→ About this task
The entries below are to be reproduced exactly, with their pictures omitted.

→ Supplied information
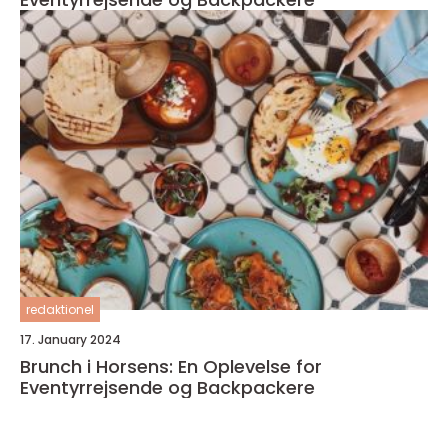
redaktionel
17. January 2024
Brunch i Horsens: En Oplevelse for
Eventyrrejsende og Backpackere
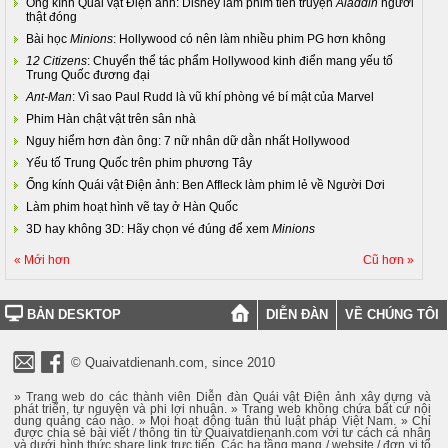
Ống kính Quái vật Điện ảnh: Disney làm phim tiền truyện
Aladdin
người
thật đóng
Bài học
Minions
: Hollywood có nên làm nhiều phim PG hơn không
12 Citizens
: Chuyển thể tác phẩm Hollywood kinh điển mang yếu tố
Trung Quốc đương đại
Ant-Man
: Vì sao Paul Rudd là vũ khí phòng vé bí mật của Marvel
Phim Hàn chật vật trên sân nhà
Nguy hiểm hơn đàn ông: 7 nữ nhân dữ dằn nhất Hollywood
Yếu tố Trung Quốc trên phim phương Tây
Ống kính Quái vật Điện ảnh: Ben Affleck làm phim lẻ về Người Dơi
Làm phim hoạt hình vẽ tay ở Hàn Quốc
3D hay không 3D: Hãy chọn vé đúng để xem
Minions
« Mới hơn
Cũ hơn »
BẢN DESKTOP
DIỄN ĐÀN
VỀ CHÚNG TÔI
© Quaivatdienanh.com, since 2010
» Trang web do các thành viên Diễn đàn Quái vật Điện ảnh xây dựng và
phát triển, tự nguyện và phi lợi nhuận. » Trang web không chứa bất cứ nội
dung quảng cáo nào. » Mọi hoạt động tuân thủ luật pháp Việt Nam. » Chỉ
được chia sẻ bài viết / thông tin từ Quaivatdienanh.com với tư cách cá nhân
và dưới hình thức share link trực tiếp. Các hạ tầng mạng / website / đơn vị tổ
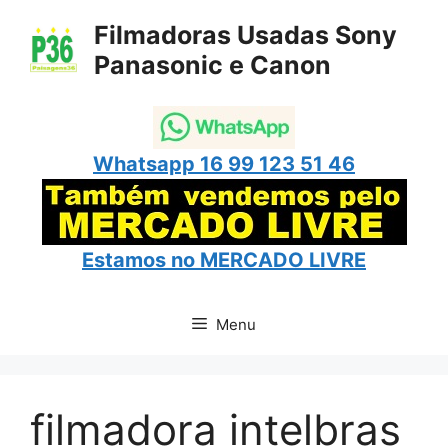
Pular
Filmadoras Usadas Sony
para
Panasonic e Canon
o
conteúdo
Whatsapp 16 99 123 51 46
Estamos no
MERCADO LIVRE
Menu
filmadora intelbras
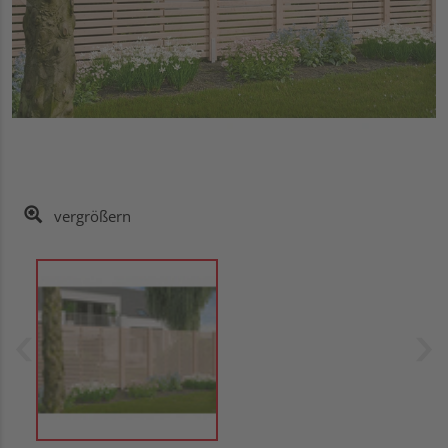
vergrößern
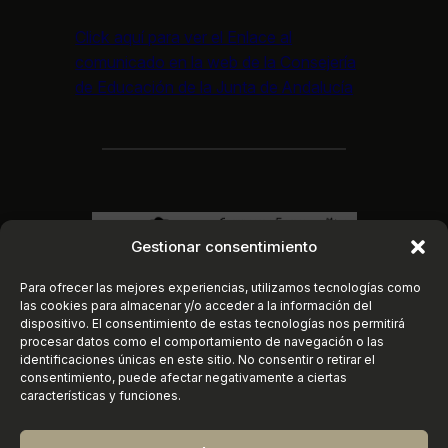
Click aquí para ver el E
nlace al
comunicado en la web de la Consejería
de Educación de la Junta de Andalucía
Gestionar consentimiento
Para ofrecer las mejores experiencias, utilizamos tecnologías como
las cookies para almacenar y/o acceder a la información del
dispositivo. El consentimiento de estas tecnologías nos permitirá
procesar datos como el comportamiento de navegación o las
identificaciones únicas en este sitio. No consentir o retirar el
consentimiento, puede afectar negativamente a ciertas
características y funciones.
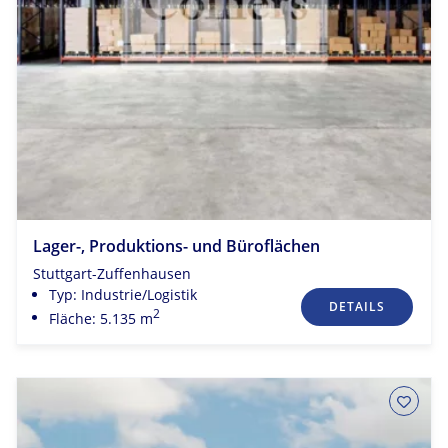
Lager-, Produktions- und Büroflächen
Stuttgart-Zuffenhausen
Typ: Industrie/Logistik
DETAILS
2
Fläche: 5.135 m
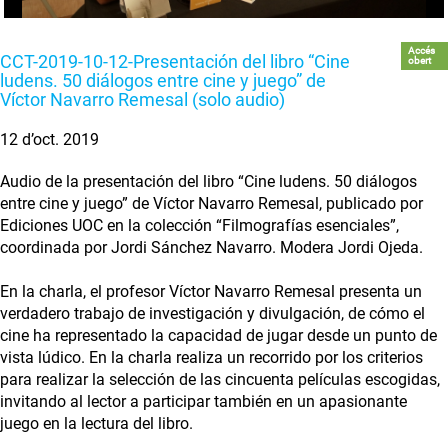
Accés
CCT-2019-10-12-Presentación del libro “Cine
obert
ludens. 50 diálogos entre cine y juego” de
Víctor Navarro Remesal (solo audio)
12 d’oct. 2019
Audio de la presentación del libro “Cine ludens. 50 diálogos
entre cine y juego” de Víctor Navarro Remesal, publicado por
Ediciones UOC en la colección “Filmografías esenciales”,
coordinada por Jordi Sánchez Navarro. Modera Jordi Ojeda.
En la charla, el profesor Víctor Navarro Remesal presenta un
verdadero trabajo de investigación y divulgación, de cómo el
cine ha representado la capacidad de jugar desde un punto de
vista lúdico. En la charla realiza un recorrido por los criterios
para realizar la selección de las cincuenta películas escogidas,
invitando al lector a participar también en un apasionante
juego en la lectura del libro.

→ Result of this exercise
redaktionel
17. January 2024
Brunch i Horsens: En Oplevelse for
Eventyrrejsende og Backpackere
Ống kính Quái vật Điện ảnh: Disney làm phim tiền truyện
Aladdin
người
thật đóng
Bài học
Minions
: Hollywood có nên làm nhiều phim PG hơn không
12 Citizens
: Chuyển thể tác phẩm Hollywood kinh điển mang yếu tố
Trung Quốc đương đại
Ant-Man
: Vì sao Paul Rudd là vũ khí phòng vé bí mật của Marvel
Phim Hàn chật vật trên sân nhà
Nguy hiểm hơn đàn ông: 7 nữ nhân dữ dằn nhất Hollywood
Yếu tố Trung Quốc trên phim phương Tây
Ống kính Quái vật Điện ảnh: Ben Affleck làm phim lẻ về Người Dơi
Làm phim hoạt hình vẽ tay ở Hàn Quốc
3D hay không 3D: Hãy chọn vé đúng để xem
Minions
« Mới hơn
Cũ hơn »
BẢN DESKTOP
DIỄN ĐÀN
VỀ CHÚNG TÔI
© Quaivatdienanh.com, since 2010
» Trang web do các thành viên Diễn đàn Quái vật Điện ảnh xây dựng và
phát triển, tự nguyện và phi lợi nhuận. » Trang web không chứa bất cứ nội
dung quảng cáo nào. » Mọi hoạt động tuân thủ luật pháp Việt Nam. » Chỉ
được chia sẻ bài viết / thông tin từ Quaivatdienanh.com với tư cách cá nhân
và dưới hình thức share link trực tiếp. Các hạ tầng mạng / website / đơn vị tổ
Pular
Filmadoras Usadas Sony
para
Panasonic e Canon
o
conteúdo
Whatsapp 16 99 123 51 46
Estamos no
MERCADO LIVRE
Menu
filmadora intelbras
vergrößern
Click aquí para ver el E
nlace al
comunicado en la web de la Consejería
de Educación de la Junta de Andalucía
Gestionar consentimiento
Para ofrecer las mejores experiencias, utilizamos tecnologías como
las cookies para almacenar y/o acceder a la información del
dispositivo. El consentimiento de estas tecnologías nos permitirá
procesar datos como el comportamiento de navegación o las
identificaciones únicas en este sitio. No consentir o retirar el
consentimiento, puede afectar negativamente a ciertas
características y funciones.
Lager-, Produktions- und Büroflächen
Stuttgart-Zuffenhausen
Typ: Industrie/Logistik
DETAILS
2
Fläche: 5.135 m
Accés
CCT-2019-10-12-Presentación del libro “Cine
obert
ludens. 50 diálogos entre cine y juego” de
Víctor Navarro Remesal (solo audio)
12 d’oct. 2019
Audio de la presentación del libro “Cine ludens. 50 diálogos
entre cine y juego” de Víctor Navarro Remesal, publicado por
Ediciones UOC en la colección “Filmografías esenciales”,
coordinada por Jordi Sánchez Navarro. Modera Jordi Ojeda.
En la charla, el profesor Víctor Navarro Remesal presenta un
verdadero trabajo de investigación y divulgación, de cómo el
cine ha representado la capacidad de jugar desde un punto de
vista lúdico. En la charla realiza un recorrido por los criterios
para realizar la selección de las cincuenta películas escogidas,
invitando al lector a participar también en un apasionante
juego en la lectura del libro.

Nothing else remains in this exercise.